A rapid needs assessment, conducted last week by an inter-agency team, including UNHCR, found that both refugees and locals need food and water above all else. The situation is most serious at Nip Nip, because the floodwaters have made the road impassable and water tankers cannot reach the camp.

Based on the results of the needs assessment, the World Food Programme, with help from the government's refugee agency and UNHCR, has distributed general food rations, including sorghum, lentils and cooking oil.
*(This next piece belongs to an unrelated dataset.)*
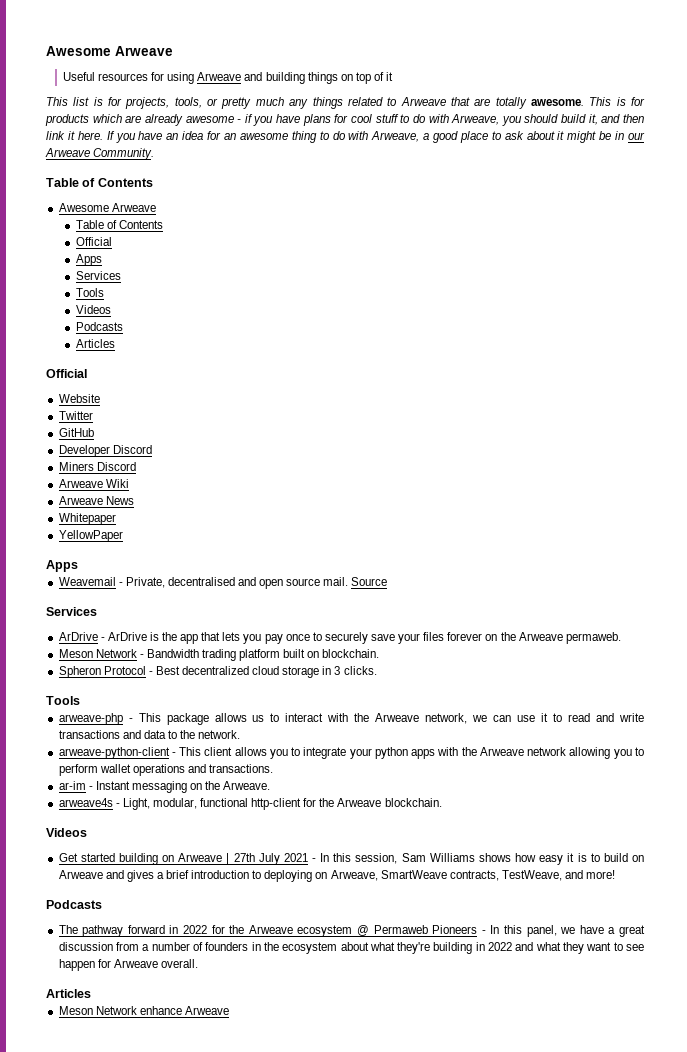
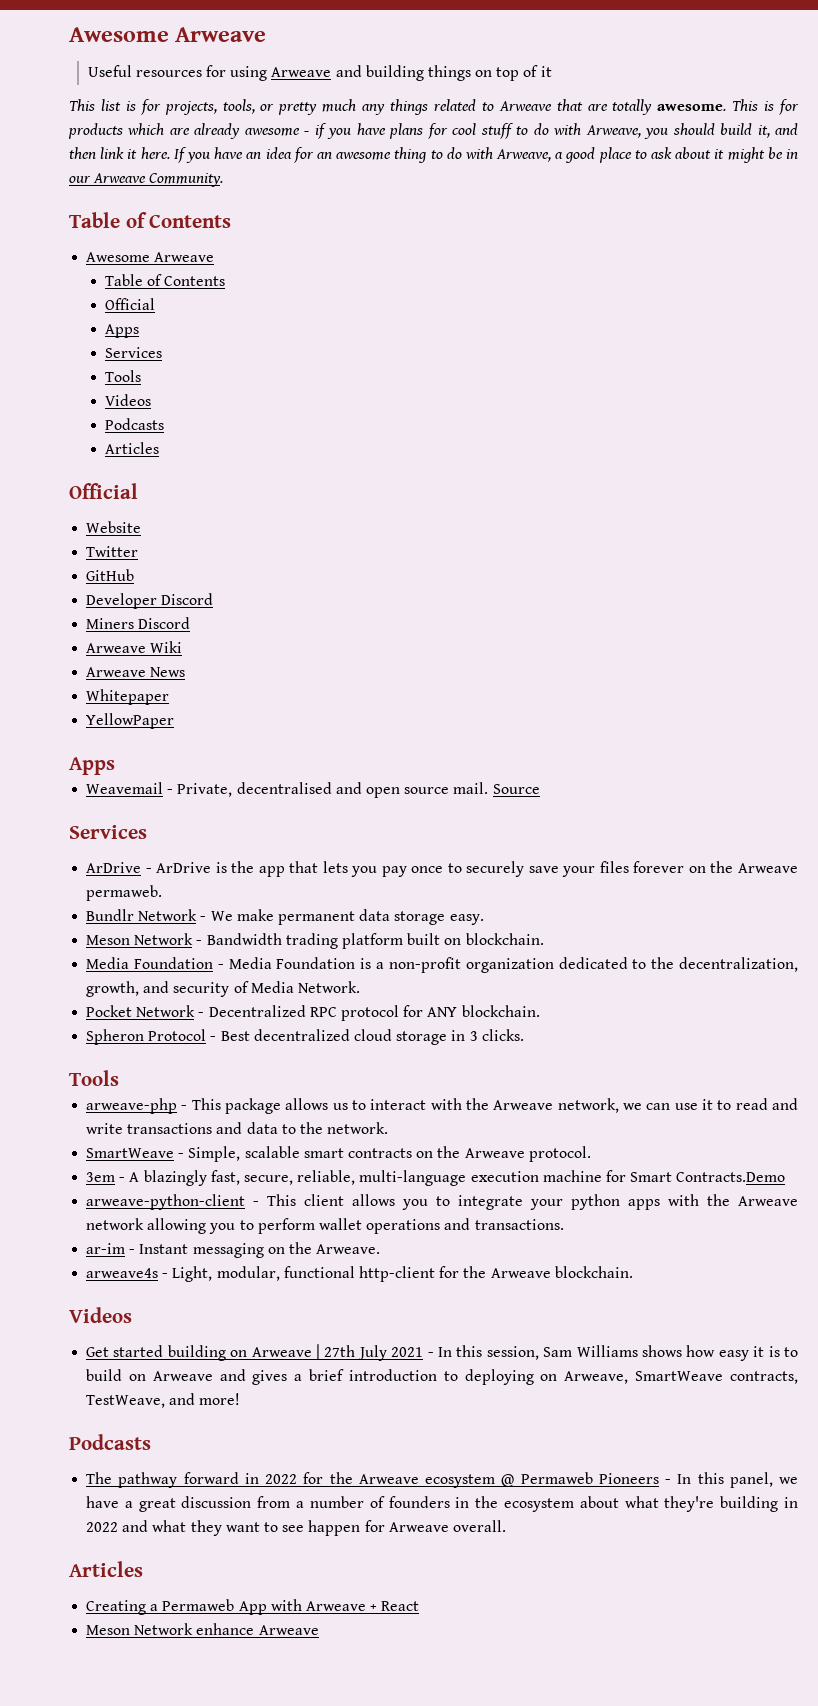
(621, 638) none -> [86,909,484,925] // Bundlr Network - We make permanent data storage easy.
(380, 653) none -> [86,957,798,973] [86,981,360,997] [86,1005,540,1021] // Media Foundation - Media Foundation is a non-profit organization dedicated to the decentralization, growth, and security of Media Network. // Pocket Network - Decentralized RPC protocol for ANY blockchain.
(241, 734) none -> [86,1146,591,1162] [86,1170,786,1186] // SmartWeave - Simple, scalable smart contracts on the Arweave protocol. // 3em - A blazingly fast, secure, reliable, multi-language execution machine for Smart Contracts.Demo
(91, 993) none -> [86,1599,420,1615] // Creating a Permaweb App with Arweave + React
UNHCR is also distributing tents, plastic sheets, sleeping mats and hygiene and sanitation items in unflooded areas of Leitchuor and Nip Nip.

UNHCR and other humanitarian organizations working at the two camps are looking at the most effective ways to distribute more relief supplies, including water purification tablets, and how to help people access mobile health and nutrition clinics.

The refugee agency is also helping to step up mass information campaigns for the refugees, to give them daily updates on services available, the flood situation and advice on how to prevent outbreaks of disease.

The rains and floods pose serious public health threats because latrines and sanitation facilities have been destroyed. Malaria, Hepatitis E and cholera are the biggest threats. Médecins Sans Frontières completed a mass oral cholera vaccination campaign over the weekend in Gambella with help from UNHCR, the government and others.

More than 190,000 refugees have fled from South Sudan to Ethiopia, almost all of them to Gambella, since conflict flared last December, bringing the total number of South Sudanese refugees to more than 250,000.